Humleby

designed for the Workers’ Building Society by Frederik Bøttger
work started in 1885 and the 235 houses, were completed by 1891

 

This housing scheme is just beyond Enghave Park, below the site of the Carlsberg Brewery, and is called Humleby - literally Hops Town although the houses were not built for the brewery but for the Workers’ Building Society, to provide healthy homes for the workers at the engineering company of Burmeister & Wain. 

The houses have two main storeys but with rooms at attic level and the row houses are generally 3 windows wide - so strictly described as 3 bays wide - although that does tend to cause some confusion as people then imagine bay windows.

Drawings in the national archive include plans that show some of the houses with rooms on the first floor marked as kitchens which indicates that some of the houses were not single family homes but had at least two apartments. Earlier estates of workers housing were similarly divided with either ground and first-floor apartments or even divided along the central spine to form front and back apartments.

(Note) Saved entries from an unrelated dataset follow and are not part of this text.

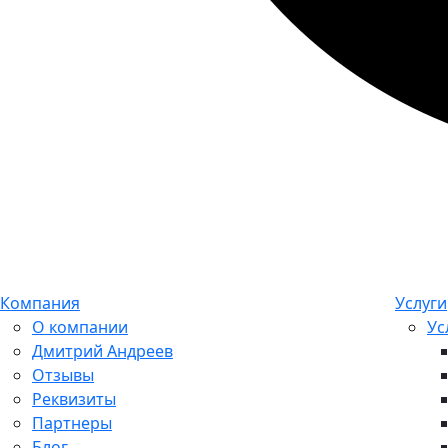
Компания
Услуги
О компании
Ус
Дмитрий Андреев
Отзывы
Реквизиты
Партнеры
Блог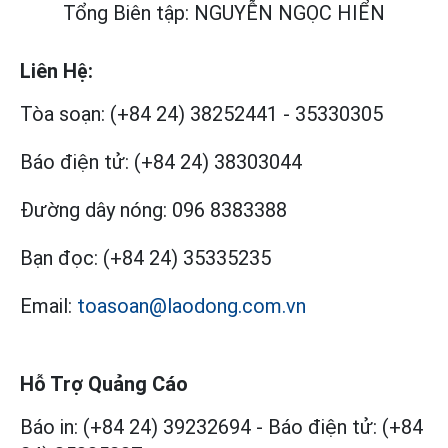
Tổng Biên tập: NGUYỄN NGỌC HIỂN
Liên Hệ:
Tòa soạn:
(+84 24) 38252441
-
35330305
Báo điện tử:
(+84 24) 38303044
Đường dây nóng:
096 8383388
Bạn đọc:
(+84 24) 35335235
Email:
toasoan@laodong.com.vn
Hỗ Trợ Quảng Cáo
Báo in: (+84 24) 39232694
-
Báo điện tử: (+84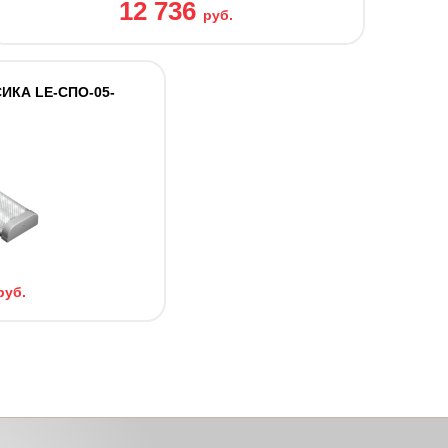
12 736
руб.
ИКА LE-СПО-05-
руб.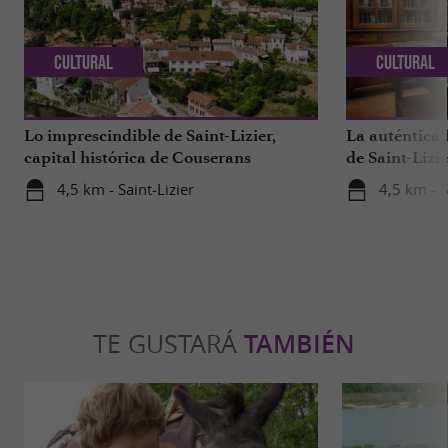
Cultural
Cultural
Lo imprescindible de Saint-Lizier,
La auténtica 
capital histórica de Couserans
de Saint-Lizie
de Francia
4,5 km - Saint-Lizier
4,5 km - S
TE GUSTARÁ
TAMBIÉN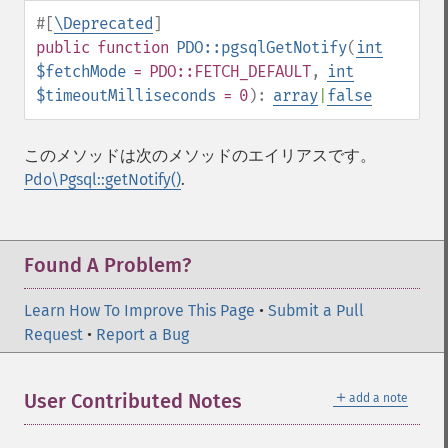
#[
\Deprecated
]
public
function
PDO::pgsqlGetNotify
(
int
$fetchMode
= PDO::FETCH_DEFAULT
,
int
$timeoutMilliseconds
= 0
):
array
|
false
このメソッドは次のメソッドのエイリアスです。
Pdo\Pgsql::getNotify()
.
Found A Problem?
Learn How To Improve This Page
•
Submit a Pull
Request
•
Report a Bug
＋
User Contributed Notes
add a note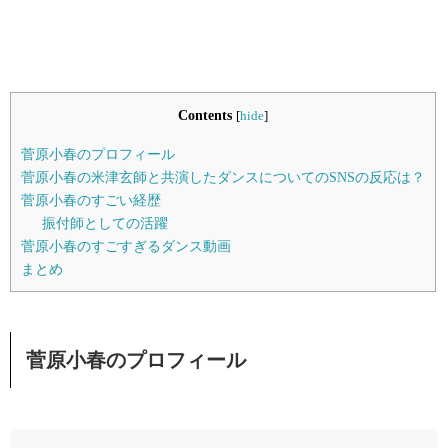
Contents
[
hide
]
菅原小春のプロフィール
菅原小春の米津玄師と共演したダンスについてのSNSの反応は？
菅原小春のすごい経歴
振付師としての活躍
菅原小春のすごすぎるダンス動画
まとめ
菅原小春のプロフィール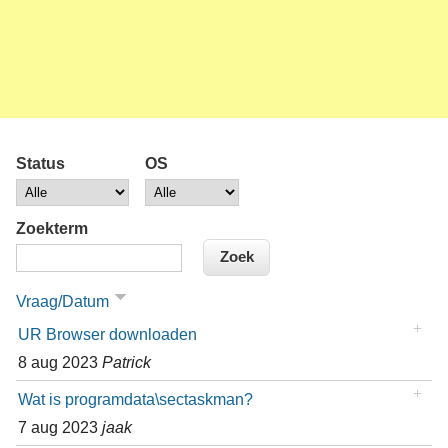
Status
OS
Zoekterm
Vraag/Datum
UR Browser downloaden
8 aug 2023
Patrick
Wat is programdata\sectaskman?
7 aug 2023
jaak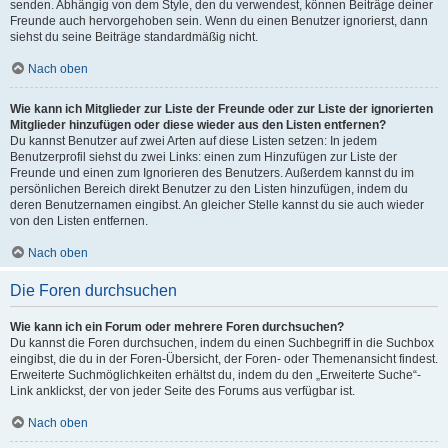
senden. Abhängig von dem Style, den du verwendest, können Beiträge deiner
Freunde auch hervorgehoben sein. Wenn du einen Benutzer ignorierst, dann
siehst du seine Beiträge standardmäßig nicht.
Nach oben
Wie kann ich Mitglieder zur Liste der Freunde oder zur Liste der ignorierten
Mitglieder hinzufügen oder diese wieder aus den Listen entfernen?
Du kannst Benutzer auf zwei Arten auf diese Listen setzen: In jedem
Benutzerprofil siehst du zwei Links: einen zum Hinzufügen zur Liste der
Freunde und einen zum Ignorieren des Benutzers. Außerdem kannst du im
persönlichen Bereich direkt Benutzer zu den Listen hinzufügen, indem du
deren Benutzernamen eingibst. An gleicher Stelle kannst du sie auch wieder
von den Listen entfernen.
Nach oben
Die Foren durchsuchen
Wie kann ich ein Forum oder mehrere Foren durchsuchen?
Du kannst die Foren durchsuchen, indem du einen Suchbegriff in die Suchbox
eingibst, die du in der Foren-Übersicht, der Foren- oder Themenansicht findest.
Erweiterte Suchmöglichkeiten erhältst du, indem du den „Erweiterte Suche“-
Link anklickst, der von jeder Seite des Forums aus verfügbar ist.
Nach oben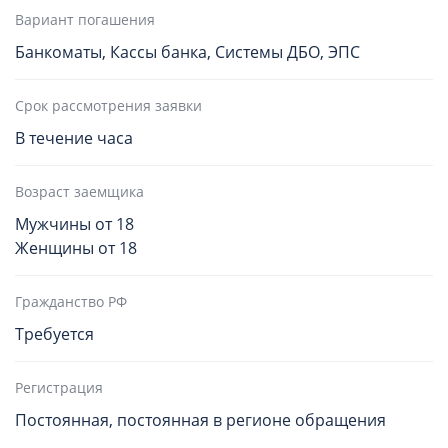
Вариант погашения
Банкоматы, Кассы банка, Системы ДБО, ЭПС
Срок рассмотрения заявки
В течение часа
Возраст заемщика
Мужчины от 18
Женщины от 18
Гражданство РФ
Требуется
Регистрация
Постоянная, постоянная в регионе обращения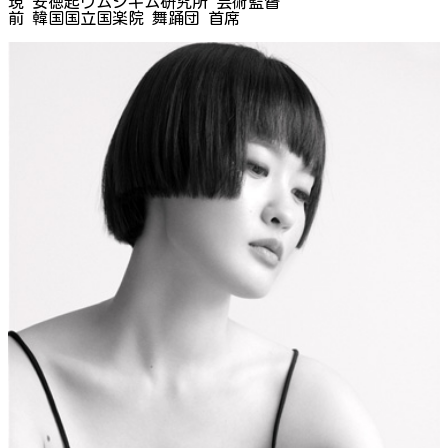
現 安徳起ウムジギム研究所 芸術監督
前 韓国国立国楽院 舞踊団 首席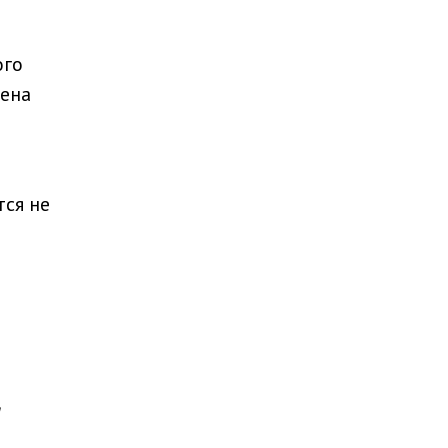
ого
щена
тся не
я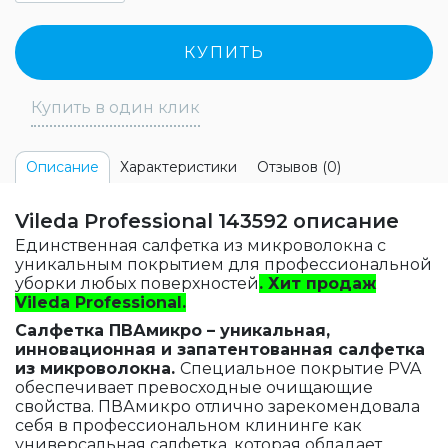
КУПИТЬ
Купить в один клик
Характеристики
Отзывов (0)
Описание
Vileda Professional 143592 описание
Единственная салфетка из микроволокна с
уникальным покрытием для профессиональной
уборки любых поверхностей
. Хит продаж
Vileda Professional.
Салфетка ПВАмикро – уникальная,
инновационная и запатентованная салфетка
из микроволокна.
Специальное покрытие PVA
обеспечивает превосходные очищающие
свойства. ПВАмикро отлично зарекомендовала
себя в профессиональном клининге как
универсальная салфетка, которая обладает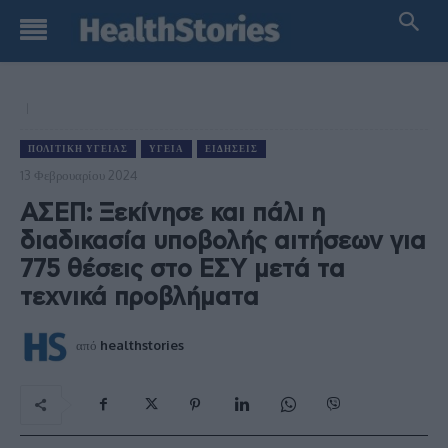
ΠΟΛΙΤΙΚΉ ΥΓΕΊΑΣ
ΥΓΕΊΑ
ΕΙΔΉΣΕΙΣ
13 Φεβρουαρίου 2024
ΑΣΕΠ: Ξεκίνησε και πάλι η
διαδικασία υποβολής αιτήσεων για
775 θέσεις στο ΕΣΥ μετά τα
τεχνικά προβλήματα
από
healthstories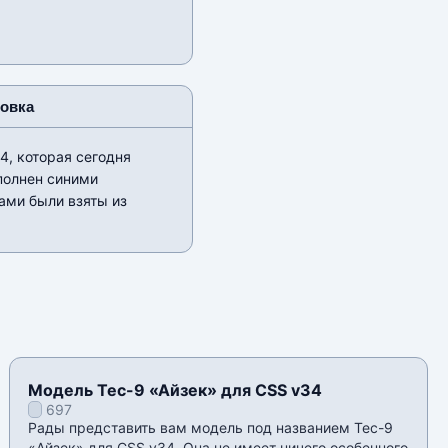
новка
4, которая сегодня
полнен синими
ами были взяты из
Модель Tec-9 «Айзек» для CSS v34
697
Рады представить вам модель под названием Tec-9
«Айзек» для CSS v34. Она не имеет ничего особенного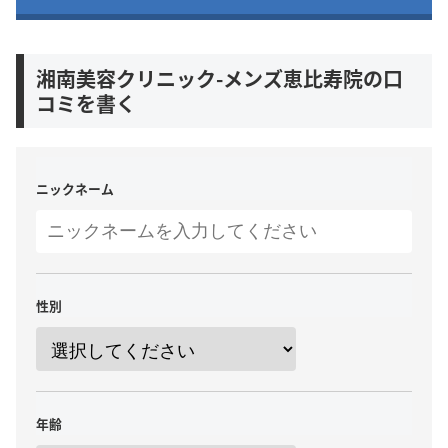
湘南美容クリニック-メンズ恵比寿院の口
コミを書く
ニックネーム
性別
年齢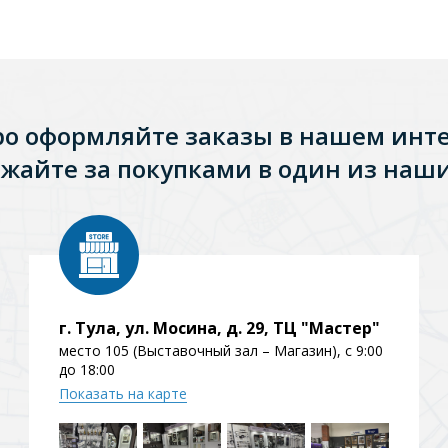
ро оформляйте заказы в нашем инт
жайте за покупками в один из наши
г. Тула, ул. Мосина, д. 29, ТЦ "Мастер"
место 105 (Выставочный зал – Магазин), с 9:00
до 18:00
Показать на карте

The middle houses of each main row have steep gables to the street and the end houses have tall gables not only to the street but also at the end towards the street at right angles and all with windows - some paired and some round headed - to light the attic rooms. All the intermediate houses have dormer windows.

The majority of the houses have a front door against the party wall and two windows to one side and with three windows lined up above but the end houses have a central front door flanked by single windows but again with three windows to the first floor. 

 

There is a hierarchy of window treatment … the corner or end houses generally have semi-circular arches in brick headers above the window that enclose a blind panel so the windows themselves have square tops but the intermediate houses have segmental heads or shallow brick arches above the windows. Front doors have a round-headed arch over a recessed panel of brickwork with a segmental arch immediately above the door … a simple but well-executed pattern of brickwork showing the skill of the bricklayers but also showing an appropriate restraint. 

The main brickwork is pale or yellow stock but there are courses of red bricks used to form horizontal bands that run across the full frontage so there are two bands below the first-floor windows, courses of red bricks at the eaves and across the gables but, more interesting, short runs of red brick between the windows at the level of the transom. The windows copy the arrangement of so-called mullioned and transommed windows is found in medieval buildings but most common in buildings from the 17th and early 18th centuries. A mullion is a vertical element that divides the window and the transom, or transoms on larger windows, run across. Here, those features are expressed in the framework for wooden casements.

The use of these features display a careful balance … they are a clear sign to show that the architect and the bricklayers knew exactly what they were doing and understood established styles and conventions so were, essentially, showing that although these were houses for workers they were well built and of a good standard. 

 

Flues for stoves are taken up at an angle from the front and the back rooms to break through the roof at the ridge with brick chimney stacks but the cross walls are also taken up above the line of the tiles with a capping of curved red tiles so the roof is not a single continuous run down the whole row. Again this is in part decorative and also shows that the individual houses are clearly marked and expressed but also this is an important structural feature … with the brick walls taken right up to the ridge, they form a fire break or barrier. This was important because Copenhagen had suffered from a number of catastrophic fires where whole streets and then blocks and even quarters of the city were lost as the fire moved from house to house and often at roof level. 

The main part of the Humleby plot is about 250 metres deep - running back from the west side of the main road Vesterfælledvej - and is about 120 metres wide with two long roads - Carstensgade with houses on its north side looking in towards the other houses and Küchlersgade  along the south side of the plot with houses along its south side looking in towards the other houses. Between these streets are five cross streets - Lundbyegade, Ernst Meyers Gade, Bissengade, Jerichausgade and Freundsgade - with rows on both sides so the houses face east or west. All the houses have small front gardens  with low fences or hedges and between the rows, in the relatively narrow space between houses, there are back yards. In each yard there was an earth coset or toilet in a small outbuilding.

Jerichausgade, the second cross road in from the west, continues on beyond Küchlersgade and continues at a slight angle to join Ny Carlsberg Vej with rows of houses on both sides.

The streets of the Humleby estate are named after painters and sculptors … again, presumably, a deliberate choice to show clearly that not just middle-class families but also workers could and should have aspirations.